Die Internationale Energieagentur (IEA) hatte am Dienstag in Paris mitgeteilt, insgesamt würden die 31 Mitgliedsländer der Agentur 60 Millionen Barrel Rohöl freigeben. Dadurch sollten infolge des Krieges von
Russland gegen die Ukraine Angebotsengpässe abgemildert werden. Deutschland ist Mitglied der IEA.
Am Mittwoch markierten die als besonders wichtig geltenden Ölsorten Brent und West Texas Intermediate (WTI) mehrjährige Höchststände. Ein Barrel (159 Liter) der Nordseesorte Brent kostete knapp 114 US-Dollar und damit so viel wie zuletzt im Jahr 2014. Ein Fass der USSorte WTI wurde mit mehr als 112 Dollar gehandelt. Das ist der höchste Stand seit dem Jahr 2011.
Vor dem Hintergrund des Kriegs in der Ukraine will die Bundesregierung außerdem für 1,5 Milliarden Euro Flüssiggas kaufen. Diese Summe sei dem Gashändler Trading Hub Europe zur Verfügung gestellt worden, sagte ein Sprecher des Bundeswirtschaftsministeriums am Mittwoch in Berlin. Der Kauf werde „kurzfristig“getätigt. Wo genau das Gas eingekauft werde, entscheide die Firma. Trading Hub Europe managt als sogenannter Marktgebietsverantwortlicher das deutsche Gasnetz.

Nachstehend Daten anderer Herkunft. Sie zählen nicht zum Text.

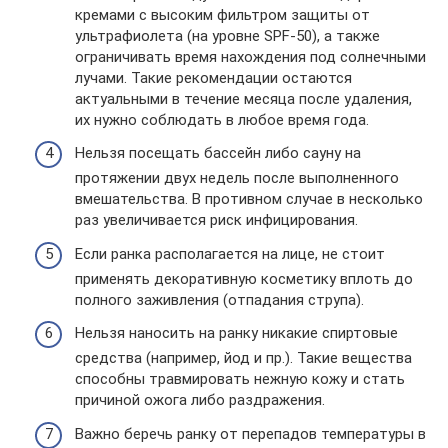
кремами с высоким фильтром защиты от
ультрафиолета (на уровне SPF-50), а также
ограничивать время нахождения под солнечными
лучами. Такие рекомендации остаются
актуальными в течение месяца после удаления,
их нужно соблюдать в любое время года.
Нельзя посещать бассейн либо сауну на
протяжении двух недель после выполненного
вмешательства. В противном случае в несколько
раз увеличивается риск инфицирования.
Если ранка располагается на лице, не стоит
применять декоративную косметику вплоть до
полного заживления (отпадания струпа).
Нельзя наносить на ранку никакие спиртовые
средства (например, йод и пр.). Такие вещества
способны травмировать нежную кожу и стать
причиной ожога либо раздражения.
Важно беречь ранку от перепадов температуры в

Bundeswirtschaftsminister Habeck hält des Weiteren für die Energieversorgung eine längere Laufzeit auch für Kohlekraftwerke für denkbar. „Kurzfristig kann es sein, dass wir vorsichtshalber, um vorbereitet zu sein für das Schlimmste, Kohlekraftwerke in der Reserve halten müssen, vielleicht sogar laufen lassen müssen“, sagte Habeck am Mittwoch im Deutschlandfunk. Habeck betonte aber auch die Bedeutung erneuerbarer Energien für eine bessere Versorgungssicherheit.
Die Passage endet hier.